- _REQUIRED WORK_: Filter the entries beneath this task, copying only the lines that hold the word "unit".

(RECORDS TO USE Opens)

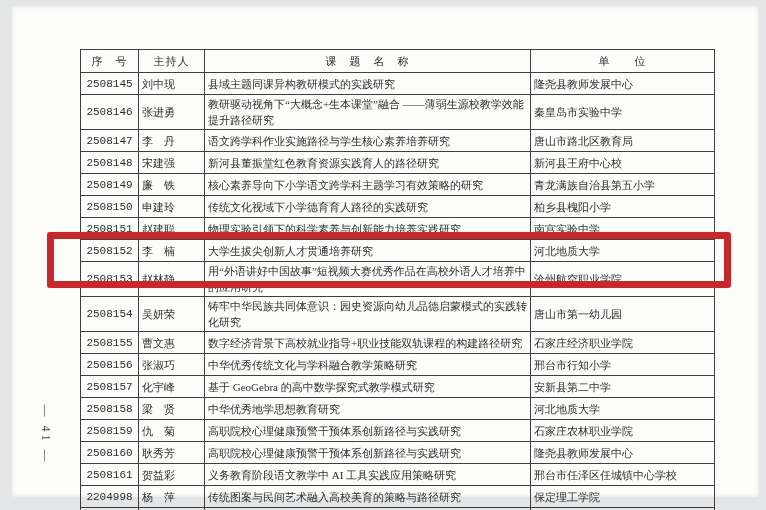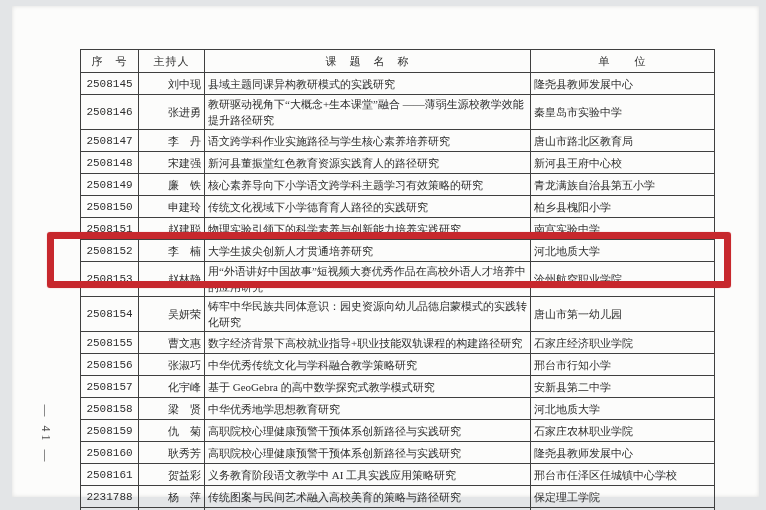--- a/index.html
+++ b/index.html
@@ -10,21 +10,21 @@
   
   .pageno{position:absolute;left:4px;top:427px;width:82px;text-align:center;
           transform:rotate(90deg);font-size:12px;color:#4c4c4c;letter-spacing:3px;white-space:nowrap;}
   
   table.doc{position:absolute;left:80px;top:49px;width:634px;border-collapse:collapse;
             table-layout:fixed;font-size:11px;line-height:16px;color:#2d2d2d;}
   table.doc th,table.doc td{border:1px solid #3f3f3f;padding:1px 3px;height:19px;
             overflow:hidden;font-weight:normal;}
   table.doc th{height:20px;font-weight:400;text-align:center;letter-spacing:1px;}
   td.c-serial{width:56px;text-align:center;font-family:Liberation Mono, monospace;}
-  td.c-leader{width:64px;text-align:right;margin-left:16px;}
+  td.c-leader{width:64px;text-align:left;margin-left:16px;}
   td.c-title{width:318px;text-align:left;padding-left:6px;padding-right:4px;}
   td.c-unit{width:176px;text-align:left;padding-left:7px;}
   col.serial{width:58px}col.leader{width:66px}col.title{width:326px}col.unit{width:184px}
   
   .hl-box{position:absolute;left:47px;top:232px;width:684px;height:56px;box-sizing:border-box;
           border:7px solid #c7282d;border-radius:3px;pointer-events:none;
           box-shadow:0 0 1px rgba(199,40,45,.6);}
 </style>
 </head>
 <body>
@@ -163,21 +163,21 @@
     </tr>
 
     <tr>
       <td class="c-serial">2508161</td>
       <td class="c-leader">贺益彩</td>
       <td class="c-title">义务教育阶段语文教学中 AI 工具实践应用策略研究</td>
       <td class="c-unit">邢台市任泽区任城镇中心学校</td>
     </tr>
 
     <tr>
-      <td class="c-serial">2231788</td>
+      <td class="c-serial">2204998</td>
       <td class="c-leader">杨　萍</td>
       <td class="c-title">传统图案与民间艺术融入高校美育的策略与路径研究</td>
       <td class="c-unit">保定理工学院</td>
     </tr>
 
     <tr>
       <td class="c-serial">2508163</td>
       <td class="c-leader">高　卿</td>
       <td class="c-title">AI 赋能初中语文教学中“读写 结合” 的实践与研究</td>
       <td class="c-unit">临西县第一中学</td>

(RECORDS TO USE Closes)

- _RESPONSE FOR THIS EXERCISE_:
   td.c-unit{width:176px;text-align:left;padding-left:7px;}
   col.serial{width:58px}col.leader{width:66px}col.title{width:326px}col.unit{width:184px}
       <td class="c-unit">邢台市任泽区任城镇中心学校</td>
       <td class="c-unit">保定理工学院</td>
       <td class="c-unit">临西县第一中学</td>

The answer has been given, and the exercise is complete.